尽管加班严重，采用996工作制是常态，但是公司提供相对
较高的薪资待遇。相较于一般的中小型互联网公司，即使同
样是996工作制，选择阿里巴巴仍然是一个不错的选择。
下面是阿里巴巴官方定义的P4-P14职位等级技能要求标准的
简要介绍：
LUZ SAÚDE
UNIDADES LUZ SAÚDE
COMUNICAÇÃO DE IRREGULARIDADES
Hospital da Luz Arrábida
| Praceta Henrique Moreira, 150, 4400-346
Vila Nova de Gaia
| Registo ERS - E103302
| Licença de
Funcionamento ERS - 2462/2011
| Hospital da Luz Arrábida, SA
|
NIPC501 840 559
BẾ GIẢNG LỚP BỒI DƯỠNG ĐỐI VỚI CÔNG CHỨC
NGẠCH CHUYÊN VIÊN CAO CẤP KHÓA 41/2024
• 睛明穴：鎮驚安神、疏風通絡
________
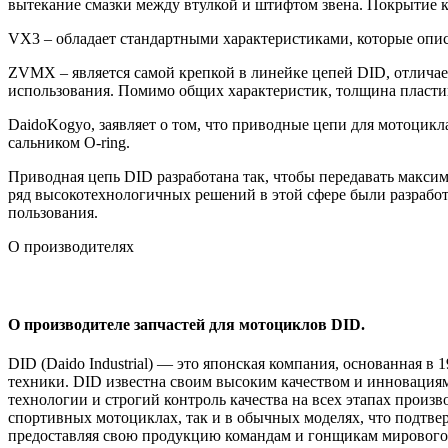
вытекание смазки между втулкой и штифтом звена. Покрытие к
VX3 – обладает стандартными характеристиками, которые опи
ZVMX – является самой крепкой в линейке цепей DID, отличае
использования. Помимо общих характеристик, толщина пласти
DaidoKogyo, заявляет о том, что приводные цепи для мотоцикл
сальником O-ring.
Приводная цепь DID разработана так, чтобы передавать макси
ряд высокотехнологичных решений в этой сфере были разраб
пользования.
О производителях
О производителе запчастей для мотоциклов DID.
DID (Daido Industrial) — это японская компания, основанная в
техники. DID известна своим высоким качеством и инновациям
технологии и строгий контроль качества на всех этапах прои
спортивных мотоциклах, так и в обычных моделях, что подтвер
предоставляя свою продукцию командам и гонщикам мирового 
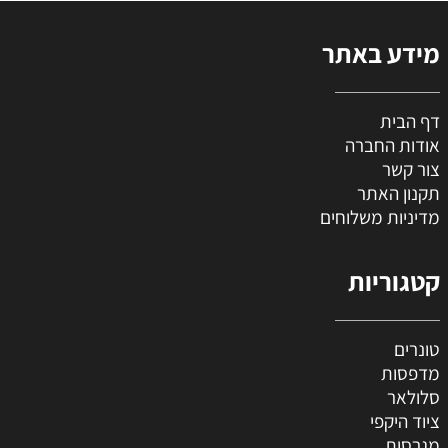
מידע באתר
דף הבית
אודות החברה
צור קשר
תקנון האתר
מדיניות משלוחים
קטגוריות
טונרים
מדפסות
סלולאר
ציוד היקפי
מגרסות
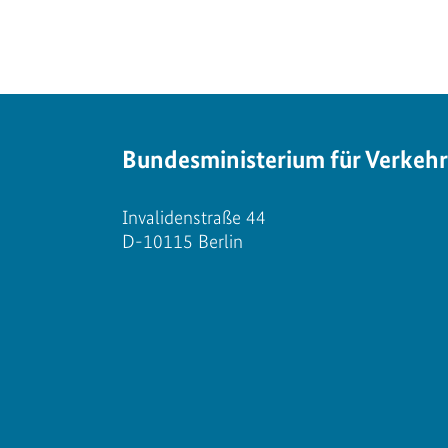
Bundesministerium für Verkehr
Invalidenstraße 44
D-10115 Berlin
________
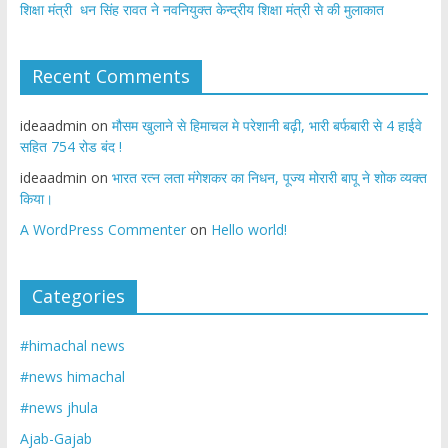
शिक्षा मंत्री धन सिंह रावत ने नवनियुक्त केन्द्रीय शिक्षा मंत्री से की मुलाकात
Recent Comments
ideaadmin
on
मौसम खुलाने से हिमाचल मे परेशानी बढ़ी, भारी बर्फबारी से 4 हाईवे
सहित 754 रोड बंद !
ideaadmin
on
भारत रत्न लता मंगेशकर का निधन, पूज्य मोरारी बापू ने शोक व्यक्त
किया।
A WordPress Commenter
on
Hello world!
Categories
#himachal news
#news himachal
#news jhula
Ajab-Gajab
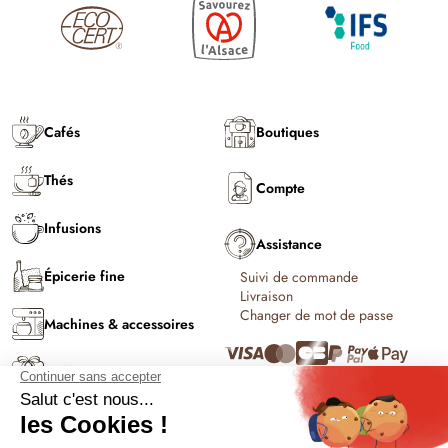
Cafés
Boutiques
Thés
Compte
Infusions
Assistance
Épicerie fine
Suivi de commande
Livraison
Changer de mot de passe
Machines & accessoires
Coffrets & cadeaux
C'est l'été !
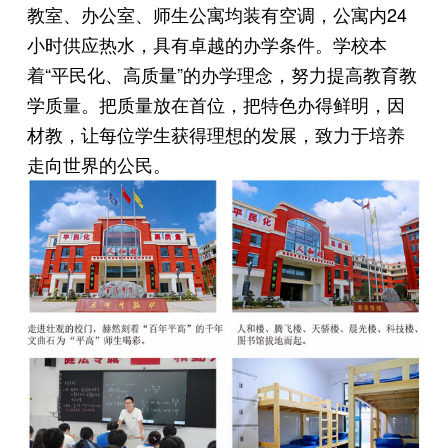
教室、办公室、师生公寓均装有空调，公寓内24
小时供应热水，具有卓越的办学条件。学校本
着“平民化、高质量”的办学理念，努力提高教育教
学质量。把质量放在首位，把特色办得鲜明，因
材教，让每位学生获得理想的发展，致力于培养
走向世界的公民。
________
**What needs to be done**. Report every line of the data above that contains the string "Arrábida" by copying it in full.

**Solution for this exercise**.
Hospital da Luz Arrábida
| Hospital da Luz Arrábida, SA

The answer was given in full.